I am sure everyone today, whatever their personal opinions, will agree that a major part of this debate should be devoted to agriculture. It accounts for some three-quarters of Community budget expenditure. The common agricultural policy demonstrates the closest approach ever made towards a common market. And it is the development of agricultural policy, in relation to our own important production potential and to imports, which will determine both the security and cost of our food supplies for the future.
Like most agricultural support systems, the details of the CAP are often technical and complicated. But we have to form a judgment in this crucial sector on the implications for this country of the situation now obtaining within the Community and that likely to apply outside it. First, therefore, I shall seek to set out the fundamental factors, including what we have secured in the process of renegotiation. Later, I propose to say something about my own present views and position.
In the Labour Party manifesto of February 1974 we said that we sought
Major changes in the Common Agricultural Policy, so that it ceases to be a threat to world trade in food products, and so that low-cost food producers outside Europe can continue to have access to the British food market".
This reflects the real concern felt by many people—myself included—that we should not be forced into a rigid system, designed and operated to suit the requirements of the Six original members but paying scant regard to United Kingdom interests as a major food importer.
However, it is salutary to remind ourselves today that under the system of guaranteed prices and deficiency payments we did not maintain an open market in the United Kingdom. We could not do so—and no country with an important agricultural industry of its own has even done so. We were, for instance, operating quota systems for butter, for certain fruits and for bacon, minimum import prices enforced by levies for cereals and a whole range of tariffs on other foodstuffs. It is true that at that time Community prices were in general far higher than world prices, that its import barriers were more widespread and protective than ours and that we traditionally had been able to obtain the bulk of our imported supplies at relatively low prices from Commonwealth and other third countries.
When we took office, therefore, the key question for me, as the Minister charged with responsibility for agriculture and for safeguarding the nation's food supplies, was how best to translate the manifesto commitment into concrete negotiating points. It was clear enough that the terms of entry negotiated by our predecessors were largely transitional and inadequate to ensure that the CAP could be operated for the future with proper regard for our legitimate interests if this country remained a member of the Community. It was equally clear that developments were taking place in world trade which had a substantial bearing on these issues.
It is not, I think, in dispute that our entry into the Community coincided with the start of a marked increase in the general level of world prices and a serious shortage of some commodities. World grain prices rose fourfold between 1972 and 1974. At the peak last year the world sugar price was as much as 10 times the average of prices paid the previous year under the Commonwealth Sugar Agreement, and for many foodstuffs the prices of our traditional suppliers outside the Community have risen far more than those inside it.

TASKS TO CARRY OUT:
• A. In the speech on agriculture and the Community, how much did world grain prices rise between 1972 and 1974?
• B. Carry on the speech on agriculture and the Community from its last sentence, in the same voice.

INFORMATION SUPPLIED:
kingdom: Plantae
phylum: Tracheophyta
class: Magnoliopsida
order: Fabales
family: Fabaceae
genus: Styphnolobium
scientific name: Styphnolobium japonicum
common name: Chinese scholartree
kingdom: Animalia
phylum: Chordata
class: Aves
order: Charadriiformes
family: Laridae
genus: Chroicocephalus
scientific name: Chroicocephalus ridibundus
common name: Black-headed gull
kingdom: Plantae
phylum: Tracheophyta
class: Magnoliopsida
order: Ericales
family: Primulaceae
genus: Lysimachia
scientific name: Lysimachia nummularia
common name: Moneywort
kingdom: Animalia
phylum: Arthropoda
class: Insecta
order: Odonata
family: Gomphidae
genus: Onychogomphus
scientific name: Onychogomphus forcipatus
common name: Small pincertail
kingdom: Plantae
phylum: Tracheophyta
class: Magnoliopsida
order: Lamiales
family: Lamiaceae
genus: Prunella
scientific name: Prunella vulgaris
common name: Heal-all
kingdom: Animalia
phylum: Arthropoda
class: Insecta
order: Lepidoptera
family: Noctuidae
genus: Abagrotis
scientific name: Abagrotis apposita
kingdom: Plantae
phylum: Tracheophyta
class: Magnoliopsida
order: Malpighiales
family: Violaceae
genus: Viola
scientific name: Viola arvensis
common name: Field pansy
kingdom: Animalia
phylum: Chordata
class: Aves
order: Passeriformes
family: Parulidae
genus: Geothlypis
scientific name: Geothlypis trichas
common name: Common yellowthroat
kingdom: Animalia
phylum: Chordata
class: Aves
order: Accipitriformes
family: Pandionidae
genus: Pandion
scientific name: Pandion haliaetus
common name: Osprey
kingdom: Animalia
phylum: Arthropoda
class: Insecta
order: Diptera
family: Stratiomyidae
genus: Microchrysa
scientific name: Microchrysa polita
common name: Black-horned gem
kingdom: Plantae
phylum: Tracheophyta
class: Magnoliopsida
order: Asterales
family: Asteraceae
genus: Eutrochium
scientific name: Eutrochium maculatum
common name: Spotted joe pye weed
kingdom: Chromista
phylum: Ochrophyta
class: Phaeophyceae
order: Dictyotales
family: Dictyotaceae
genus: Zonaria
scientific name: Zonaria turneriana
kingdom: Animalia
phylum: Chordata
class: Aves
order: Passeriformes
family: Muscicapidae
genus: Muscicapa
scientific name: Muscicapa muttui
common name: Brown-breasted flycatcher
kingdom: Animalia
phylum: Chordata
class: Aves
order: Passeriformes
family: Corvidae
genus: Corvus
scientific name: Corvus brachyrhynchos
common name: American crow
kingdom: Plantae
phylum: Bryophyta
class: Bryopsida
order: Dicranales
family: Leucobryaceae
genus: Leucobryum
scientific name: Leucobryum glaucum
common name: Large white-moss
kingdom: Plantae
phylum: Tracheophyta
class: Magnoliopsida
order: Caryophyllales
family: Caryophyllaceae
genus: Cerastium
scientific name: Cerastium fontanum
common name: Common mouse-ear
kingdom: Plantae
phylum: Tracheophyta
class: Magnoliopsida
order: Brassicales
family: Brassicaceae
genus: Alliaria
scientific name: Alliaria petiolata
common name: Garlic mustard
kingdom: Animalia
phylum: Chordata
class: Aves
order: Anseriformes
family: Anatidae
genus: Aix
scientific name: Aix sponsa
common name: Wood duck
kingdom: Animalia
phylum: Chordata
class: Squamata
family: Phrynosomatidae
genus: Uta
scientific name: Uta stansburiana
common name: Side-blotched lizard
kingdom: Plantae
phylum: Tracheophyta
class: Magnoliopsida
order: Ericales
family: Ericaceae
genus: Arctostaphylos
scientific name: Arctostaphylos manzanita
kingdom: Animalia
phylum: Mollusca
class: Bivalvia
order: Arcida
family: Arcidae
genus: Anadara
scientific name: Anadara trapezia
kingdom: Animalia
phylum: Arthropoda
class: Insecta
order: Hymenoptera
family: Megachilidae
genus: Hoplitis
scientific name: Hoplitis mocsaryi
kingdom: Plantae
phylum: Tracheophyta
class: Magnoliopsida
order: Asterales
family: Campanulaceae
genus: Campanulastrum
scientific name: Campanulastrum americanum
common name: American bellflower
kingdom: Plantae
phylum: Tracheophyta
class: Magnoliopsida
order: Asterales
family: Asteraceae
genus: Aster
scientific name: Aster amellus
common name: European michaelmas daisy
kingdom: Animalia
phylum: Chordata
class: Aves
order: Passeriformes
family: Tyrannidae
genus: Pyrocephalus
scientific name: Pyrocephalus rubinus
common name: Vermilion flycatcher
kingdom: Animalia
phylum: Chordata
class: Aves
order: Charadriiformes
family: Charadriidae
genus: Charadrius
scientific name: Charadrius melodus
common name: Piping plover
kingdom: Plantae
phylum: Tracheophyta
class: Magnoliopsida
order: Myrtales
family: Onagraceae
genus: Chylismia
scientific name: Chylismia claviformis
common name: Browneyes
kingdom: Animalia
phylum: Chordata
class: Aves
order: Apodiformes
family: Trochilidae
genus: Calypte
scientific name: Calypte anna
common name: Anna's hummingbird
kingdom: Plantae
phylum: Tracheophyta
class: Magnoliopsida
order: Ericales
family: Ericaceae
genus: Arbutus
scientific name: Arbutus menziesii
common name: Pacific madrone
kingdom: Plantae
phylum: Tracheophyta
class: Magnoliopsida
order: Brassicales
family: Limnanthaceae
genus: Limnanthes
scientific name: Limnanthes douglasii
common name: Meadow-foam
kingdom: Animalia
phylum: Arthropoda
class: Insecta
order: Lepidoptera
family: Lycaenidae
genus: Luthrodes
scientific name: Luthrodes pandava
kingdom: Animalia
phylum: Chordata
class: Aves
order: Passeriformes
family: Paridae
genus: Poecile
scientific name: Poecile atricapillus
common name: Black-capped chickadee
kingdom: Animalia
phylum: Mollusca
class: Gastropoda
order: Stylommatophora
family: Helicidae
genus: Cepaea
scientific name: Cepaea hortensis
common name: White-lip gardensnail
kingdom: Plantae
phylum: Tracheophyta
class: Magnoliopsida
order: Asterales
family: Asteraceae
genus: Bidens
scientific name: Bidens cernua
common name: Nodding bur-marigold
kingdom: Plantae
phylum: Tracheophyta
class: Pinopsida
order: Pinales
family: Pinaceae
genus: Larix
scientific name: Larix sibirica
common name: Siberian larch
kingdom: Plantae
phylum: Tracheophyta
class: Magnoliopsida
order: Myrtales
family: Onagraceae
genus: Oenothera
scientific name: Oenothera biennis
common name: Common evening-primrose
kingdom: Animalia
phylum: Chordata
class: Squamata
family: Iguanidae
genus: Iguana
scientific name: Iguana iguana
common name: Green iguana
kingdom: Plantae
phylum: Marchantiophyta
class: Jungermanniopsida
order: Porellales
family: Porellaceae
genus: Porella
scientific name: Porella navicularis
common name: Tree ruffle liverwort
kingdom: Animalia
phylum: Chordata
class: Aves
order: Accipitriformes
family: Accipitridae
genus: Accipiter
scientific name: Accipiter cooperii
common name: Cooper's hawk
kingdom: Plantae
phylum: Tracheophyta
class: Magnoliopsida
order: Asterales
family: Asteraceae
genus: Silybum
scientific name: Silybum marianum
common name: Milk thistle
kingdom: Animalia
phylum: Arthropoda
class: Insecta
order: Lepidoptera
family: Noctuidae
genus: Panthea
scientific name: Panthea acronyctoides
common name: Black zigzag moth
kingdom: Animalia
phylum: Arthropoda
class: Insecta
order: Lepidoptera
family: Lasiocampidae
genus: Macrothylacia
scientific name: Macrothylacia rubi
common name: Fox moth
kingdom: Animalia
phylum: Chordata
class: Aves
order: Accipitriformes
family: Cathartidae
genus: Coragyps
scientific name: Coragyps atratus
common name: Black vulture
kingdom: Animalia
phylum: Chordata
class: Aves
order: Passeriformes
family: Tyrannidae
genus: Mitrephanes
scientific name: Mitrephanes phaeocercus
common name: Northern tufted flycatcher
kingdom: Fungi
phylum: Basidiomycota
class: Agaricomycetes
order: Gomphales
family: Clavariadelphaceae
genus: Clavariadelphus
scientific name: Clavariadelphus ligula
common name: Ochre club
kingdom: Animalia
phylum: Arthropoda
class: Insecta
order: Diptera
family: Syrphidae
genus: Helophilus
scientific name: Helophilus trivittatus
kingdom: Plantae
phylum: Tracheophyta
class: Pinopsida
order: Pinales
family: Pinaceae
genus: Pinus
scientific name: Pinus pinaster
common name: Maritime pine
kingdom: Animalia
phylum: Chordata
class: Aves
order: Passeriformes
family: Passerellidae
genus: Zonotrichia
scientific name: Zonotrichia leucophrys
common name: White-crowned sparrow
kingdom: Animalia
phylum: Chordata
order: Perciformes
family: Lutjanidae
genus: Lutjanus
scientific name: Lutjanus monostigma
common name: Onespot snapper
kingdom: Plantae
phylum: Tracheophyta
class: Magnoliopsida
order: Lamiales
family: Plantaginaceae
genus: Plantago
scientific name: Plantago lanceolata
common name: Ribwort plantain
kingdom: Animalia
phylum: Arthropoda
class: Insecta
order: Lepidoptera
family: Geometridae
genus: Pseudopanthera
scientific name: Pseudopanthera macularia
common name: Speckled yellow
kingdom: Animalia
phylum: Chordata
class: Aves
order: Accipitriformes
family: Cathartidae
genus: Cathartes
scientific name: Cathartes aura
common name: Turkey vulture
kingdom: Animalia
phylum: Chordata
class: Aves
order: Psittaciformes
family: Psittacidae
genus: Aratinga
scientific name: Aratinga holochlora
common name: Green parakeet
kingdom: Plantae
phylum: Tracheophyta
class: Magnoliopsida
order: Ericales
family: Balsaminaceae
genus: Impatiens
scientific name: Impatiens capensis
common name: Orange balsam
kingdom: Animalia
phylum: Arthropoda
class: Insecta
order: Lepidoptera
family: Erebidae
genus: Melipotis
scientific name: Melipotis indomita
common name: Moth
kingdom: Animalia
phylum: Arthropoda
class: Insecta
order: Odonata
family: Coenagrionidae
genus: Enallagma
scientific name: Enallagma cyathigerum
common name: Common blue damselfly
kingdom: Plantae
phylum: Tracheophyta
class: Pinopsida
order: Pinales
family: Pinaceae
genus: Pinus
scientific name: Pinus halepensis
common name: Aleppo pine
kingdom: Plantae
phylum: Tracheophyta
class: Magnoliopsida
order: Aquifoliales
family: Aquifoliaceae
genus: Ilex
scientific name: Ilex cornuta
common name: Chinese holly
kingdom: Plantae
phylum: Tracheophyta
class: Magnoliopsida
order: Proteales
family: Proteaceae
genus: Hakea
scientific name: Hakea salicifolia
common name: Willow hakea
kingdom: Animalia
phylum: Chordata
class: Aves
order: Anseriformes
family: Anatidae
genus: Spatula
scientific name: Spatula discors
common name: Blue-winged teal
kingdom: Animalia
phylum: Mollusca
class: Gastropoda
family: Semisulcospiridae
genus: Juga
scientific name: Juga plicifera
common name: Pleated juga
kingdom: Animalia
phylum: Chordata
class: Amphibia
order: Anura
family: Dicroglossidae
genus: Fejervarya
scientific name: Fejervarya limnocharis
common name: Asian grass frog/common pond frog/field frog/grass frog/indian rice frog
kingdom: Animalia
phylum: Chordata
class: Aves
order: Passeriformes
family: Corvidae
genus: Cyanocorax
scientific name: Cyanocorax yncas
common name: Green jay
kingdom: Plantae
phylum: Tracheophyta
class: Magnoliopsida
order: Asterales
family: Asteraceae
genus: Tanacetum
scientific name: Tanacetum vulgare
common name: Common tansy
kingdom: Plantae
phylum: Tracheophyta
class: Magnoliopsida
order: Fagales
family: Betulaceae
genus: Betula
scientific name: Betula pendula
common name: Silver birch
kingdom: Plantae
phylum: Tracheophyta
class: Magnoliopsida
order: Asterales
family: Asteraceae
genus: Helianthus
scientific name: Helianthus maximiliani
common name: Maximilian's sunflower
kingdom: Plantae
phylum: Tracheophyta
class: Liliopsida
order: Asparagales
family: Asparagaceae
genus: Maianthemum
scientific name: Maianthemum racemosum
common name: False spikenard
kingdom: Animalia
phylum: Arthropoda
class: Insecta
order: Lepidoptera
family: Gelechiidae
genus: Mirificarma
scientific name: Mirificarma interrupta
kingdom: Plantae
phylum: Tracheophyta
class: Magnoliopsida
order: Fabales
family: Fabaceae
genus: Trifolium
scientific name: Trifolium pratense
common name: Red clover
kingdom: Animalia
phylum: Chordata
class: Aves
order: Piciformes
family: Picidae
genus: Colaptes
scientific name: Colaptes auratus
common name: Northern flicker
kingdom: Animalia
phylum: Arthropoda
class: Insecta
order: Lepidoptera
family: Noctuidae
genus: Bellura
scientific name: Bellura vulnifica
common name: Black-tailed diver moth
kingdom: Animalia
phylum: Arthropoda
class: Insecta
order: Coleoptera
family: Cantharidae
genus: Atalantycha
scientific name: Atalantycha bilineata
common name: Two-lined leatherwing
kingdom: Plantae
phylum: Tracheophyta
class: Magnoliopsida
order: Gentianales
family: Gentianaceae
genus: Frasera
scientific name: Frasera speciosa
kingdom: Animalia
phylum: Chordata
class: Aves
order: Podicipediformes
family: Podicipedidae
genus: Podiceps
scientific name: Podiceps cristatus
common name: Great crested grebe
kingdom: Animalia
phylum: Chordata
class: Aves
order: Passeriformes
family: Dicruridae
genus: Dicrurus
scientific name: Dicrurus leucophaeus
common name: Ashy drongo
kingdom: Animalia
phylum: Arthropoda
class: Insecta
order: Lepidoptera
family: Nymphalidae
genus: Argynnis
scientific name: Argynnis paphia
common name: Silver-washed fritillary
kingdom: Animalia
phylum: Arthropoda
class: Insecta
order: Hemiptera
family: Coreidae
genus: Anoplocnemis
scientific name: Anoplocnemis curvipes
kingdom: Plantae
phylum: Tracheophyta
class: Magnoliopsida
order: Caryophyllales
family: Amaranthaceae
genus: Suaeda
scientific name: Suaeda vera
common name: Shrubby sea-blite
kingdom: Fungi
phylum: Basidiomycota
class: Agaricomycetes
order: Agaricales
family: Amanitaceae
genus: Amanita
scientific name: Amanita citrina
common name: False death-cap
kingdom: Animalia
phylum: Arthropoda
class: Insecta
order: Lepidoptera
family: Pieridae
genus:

RESPONSES TO THE EXERCISE:
• A. They rose fourfold.

• B.
There are those who assert that this is a temporary phenomenon, that prices are already falling in some cases, and that if we were free from the constraints of continued membership, we should soon find sources of relatively cheap food again. I wish I could share their confidence. But there has been something of a revolution in world food supplies and prices comparable to the oil crisis, which itself was responsible for major increases in the costs of food production, processing and distribution, through its effects on fertilisers, fuel, transport and shipping costs.
Moreover, the rising world population with increased expectations, and the growing ability of developing countries to make their demands effective, must increase the pressure on available supplies. Also, world stockpiles have been seriously depleted. In these circumstances it is foolish to suppose, much as they value continued access to our markets, that any of our traditional suppliers would be willing to gear themselves primarily to meeting our needs, especially at the expense of other outlets where they could obtain a higher return.
Of course, world commodity prices will fluctuate, and, of course, certain foodstuffs can be produced more cheaply outside the EEC. But in my judgment the increases in domestic food prices which we have already experienced have in the main been due to world causes rather than to our EEC membership. It would be irresponsible, whatever our views of the Community, to plan for the future other than on the assumption that the general level of world food prices is likely to be higher than in the past—with the strong possibility of sharp fluctuations in both availability and price. [Interruption.] In reply to a seated interjection, I accept that I have to face the reality and I must state what I believe to be the truth.
These considerations lead to two fundamental conclusions. The first is that it makes increasingly good sense to produce as much of our own food as we can efficiently and economically. Very soon I shall be producing a White Paper on this specific matter. Secondly, EEC prices are likely to be much more in line with world prices than in the past, and the CAP system could provide our best assurance of supplies.
For all these reasons, we decided from the start of renegotiation that the sensible course was to seek changes—major changes where necessary—in the operation of the CAP and some of its commodity régimes, but not to try to overthrow the system itself. It was on this basis that our detailed negotiating objectives were formulated and agreed. As the House is well aware, they were set out in some detail in the statement I made to the Council of Ministers on 18th June 1974. It is in the light of the progress which we have since made towards these objectives that the motion before us has my strong support. I must therefore deal with these objectives and that progress at some length.
The White Paper describes these objectives under two main headings—first, trade with third countries and, secondly, the operation of the CAP. Our aim on the first of these was to secure improved access to the Community market for food imports from third countries, and this we have achieved in a number of ways. Two in particular stand out—New Zealand dairy produce and Commonwealth sugar. We made it clear at the time that the arrangements made by the previous Government on both these questions were inadequate.
My right hon. Friend the Prime Minister has stressed this repeatedly. For example, Protocol 18 of the Treaty of Accession provided for access on a degressive basis. It left entirely open the quantities of butter which might be permitted from New Zealand after 1977, it made no provision for continuing imports of cheese after that date, and the price arrangements were unsatisfactory in that they were related to the average price obtained by New Zealand on the United Kingdom market between 1969 and 1972. As a result of renegotiation, the President of the Commission has agreed to submit proposals by this summer under which annual imports of New Zealand butter for the three years after 1977 can be maintained at around the level of 1974–75 deliveries.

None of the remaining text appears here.